Provided material:
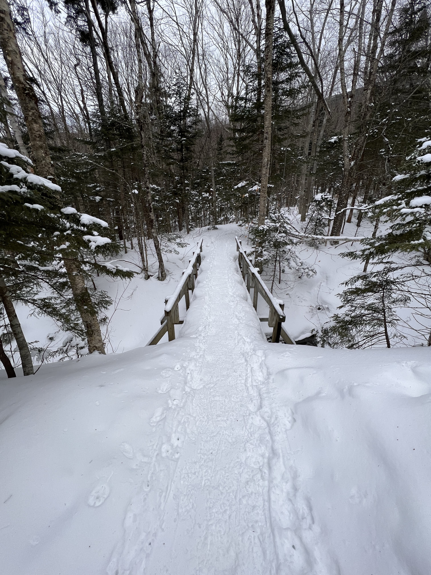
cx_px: 216
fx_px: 216
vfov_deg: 106.2
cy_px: 288
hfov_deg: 89.9
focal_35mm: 13
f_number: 1.8
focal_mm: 1.57
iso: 32
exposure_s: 1/645
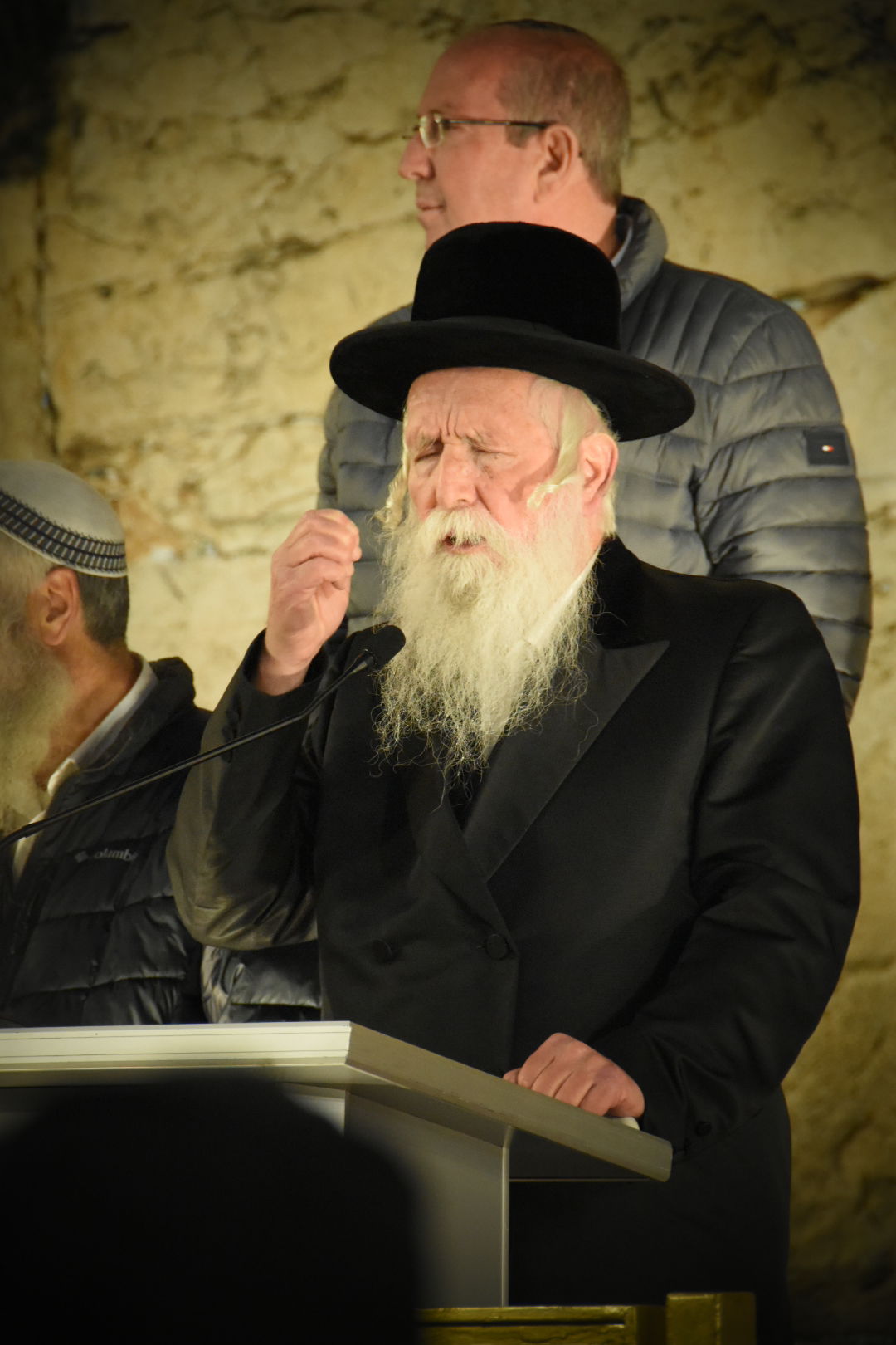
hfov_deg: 4.6
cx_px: 448
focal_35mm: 300
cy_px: 672
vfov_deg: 6.9
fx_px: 11199
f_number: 5.6
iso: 5600
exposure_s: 1/125
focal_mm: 200
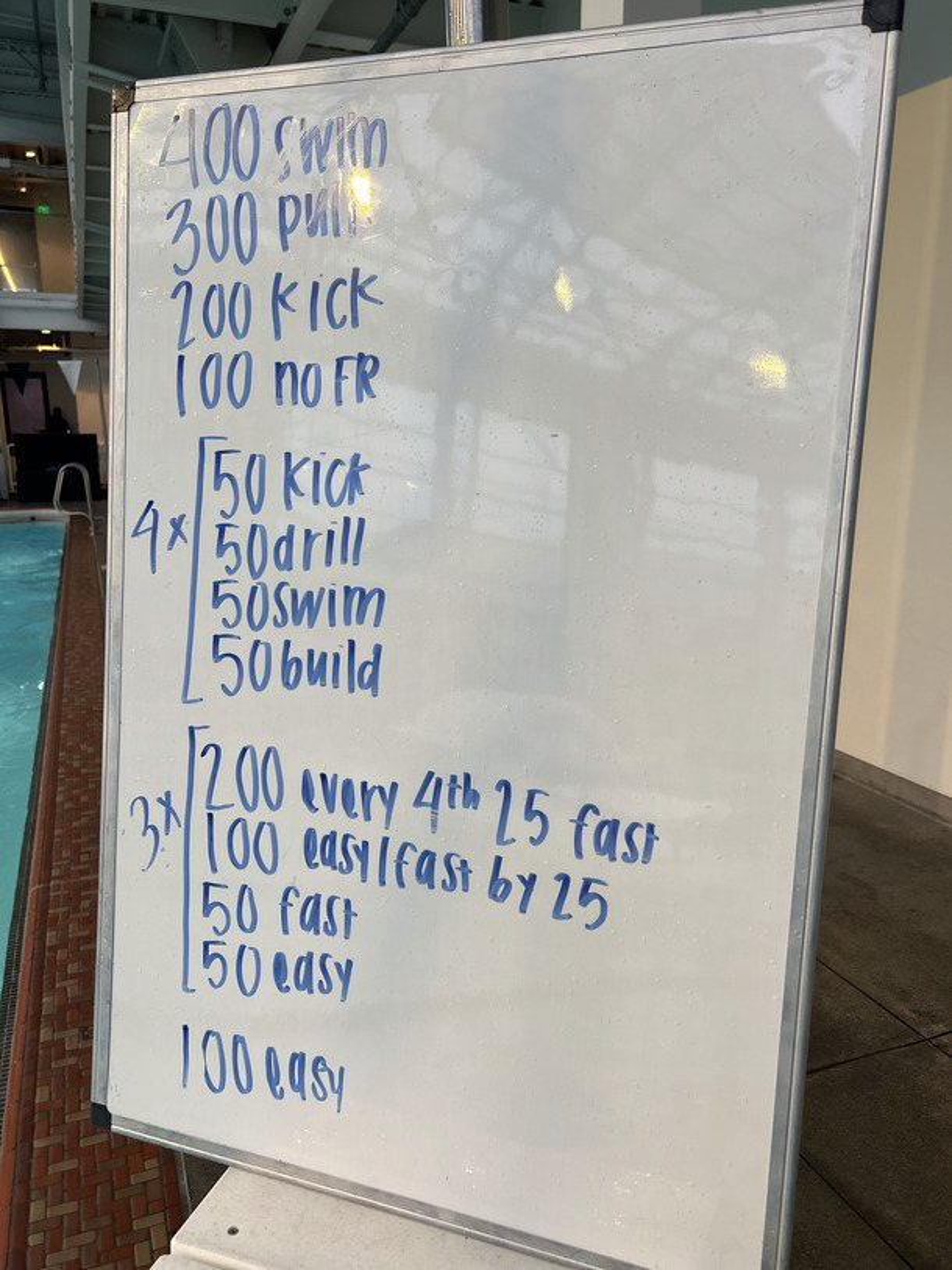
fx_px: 954
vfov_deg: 67.3
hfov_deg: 53.0
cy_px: 635
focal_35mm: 26
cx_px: 476
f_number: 1.5
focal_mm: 5.7
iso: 50
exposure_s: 1/120
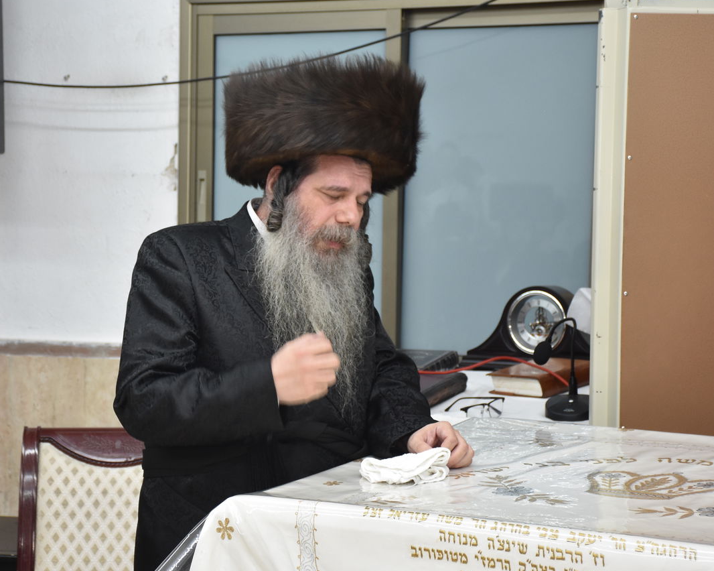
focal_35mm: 111
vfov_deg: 13.9
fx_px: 2345
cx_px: 303
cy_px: 304
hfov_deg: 17.3
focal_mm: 60
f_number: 6.3
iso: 1000
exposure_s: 1/125
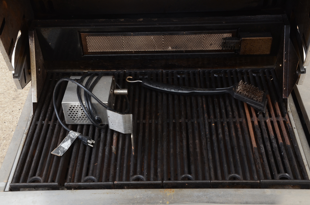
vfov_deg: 25.6
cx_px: 155
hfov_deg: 37.9
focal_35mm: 52
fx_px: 451
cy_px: 102
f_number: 11
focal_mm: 35
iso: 400
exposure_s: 1/125
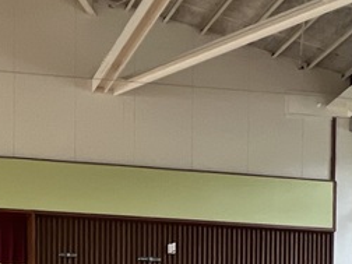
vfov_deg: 17.5
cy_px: 489
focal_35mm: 66
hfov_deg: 27.3
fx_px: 671
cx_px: -21
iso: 125
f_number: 1.8
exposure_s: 1/120
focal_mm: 1.57
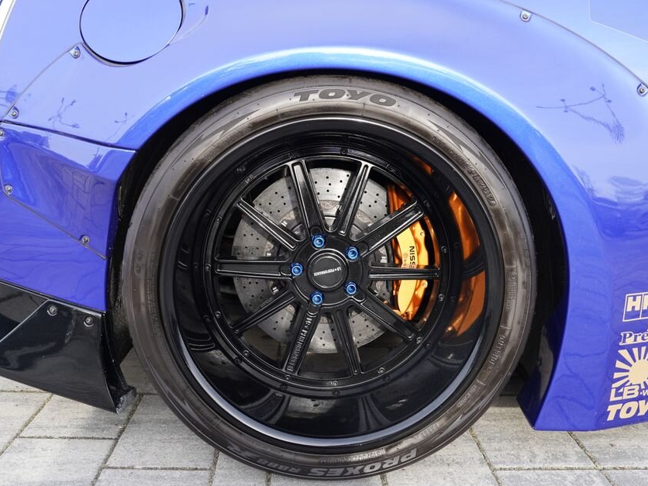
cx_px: 307
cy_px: 241
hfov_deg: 55.3
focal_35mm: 33
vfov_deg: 42.9
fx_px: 618
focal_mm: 28
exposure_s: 1/100
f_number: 4
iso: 100
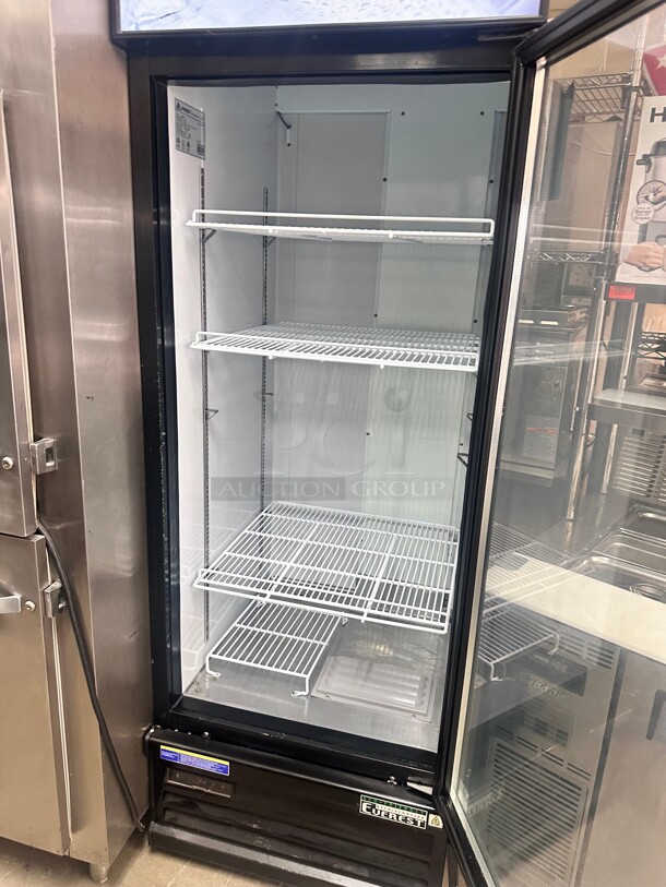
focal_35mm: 24
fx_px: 616
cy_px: 444
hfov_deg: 56.8
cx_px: 333
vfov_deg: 71.6
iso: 320
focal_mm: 6.86
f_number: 1.78
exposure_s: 1/60
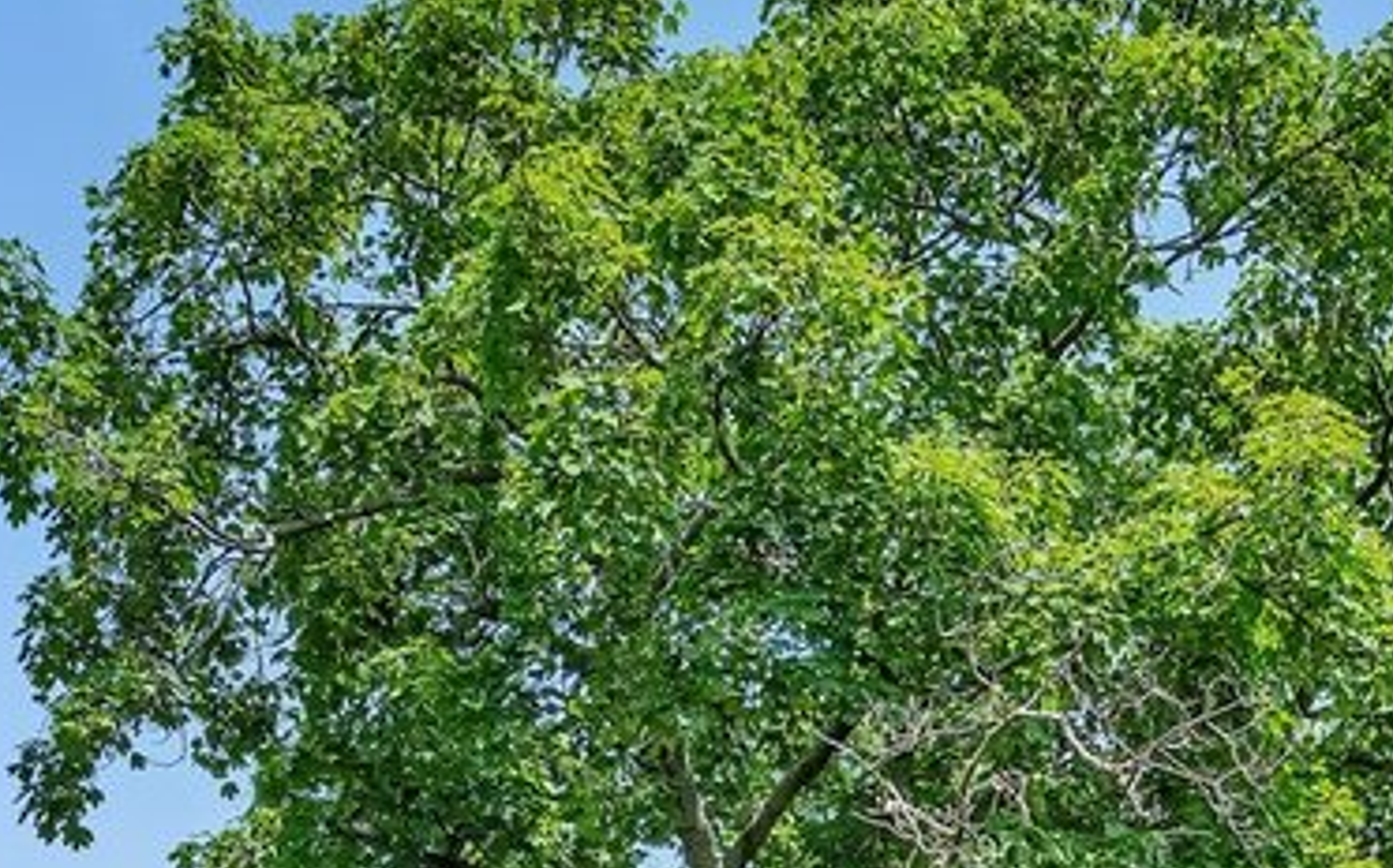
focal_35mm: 71
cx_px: 938
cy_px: 1893
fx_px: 2694
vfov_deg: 14.3
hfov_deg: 28.8
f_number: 9
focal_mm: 16
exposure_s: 1/320
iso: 500
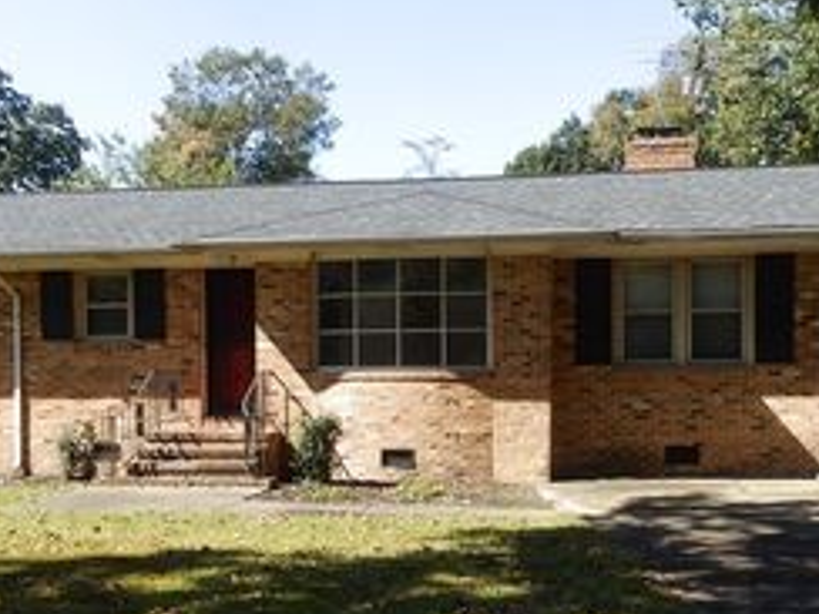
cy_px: 401
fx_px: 1065
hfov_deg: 42.1
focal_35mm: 45
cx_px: 430
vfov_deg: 32.0
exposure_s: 1/200
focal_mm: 4
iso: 80
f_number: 4.5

Exercise: Treat the line with "hfov_deg: 55.3" as the start and the line with "fx_px: 2694" as the end, and return exactly that span of the data above, both ends included, without pictures.

Result of the task:
hfov_deg: 55.3
focal_35mm: 33
vfov_deg: 42.9
fx_px: 618
focal_mm: 28
exposure_s: 1/100
f_number: 4
iso: 100
focal_35mm: 24
fx_px: 616
cy_px: 444
hfov_deg: 56.8
cx_px: 333
vfov_deg: 71.6
iso: 320
focal_mm: 6.86
f_number: 1.78
exposure_s: 1/60
focal_35mm: 71
cx_px: 938
cy_px: 1893
fx_px: 2694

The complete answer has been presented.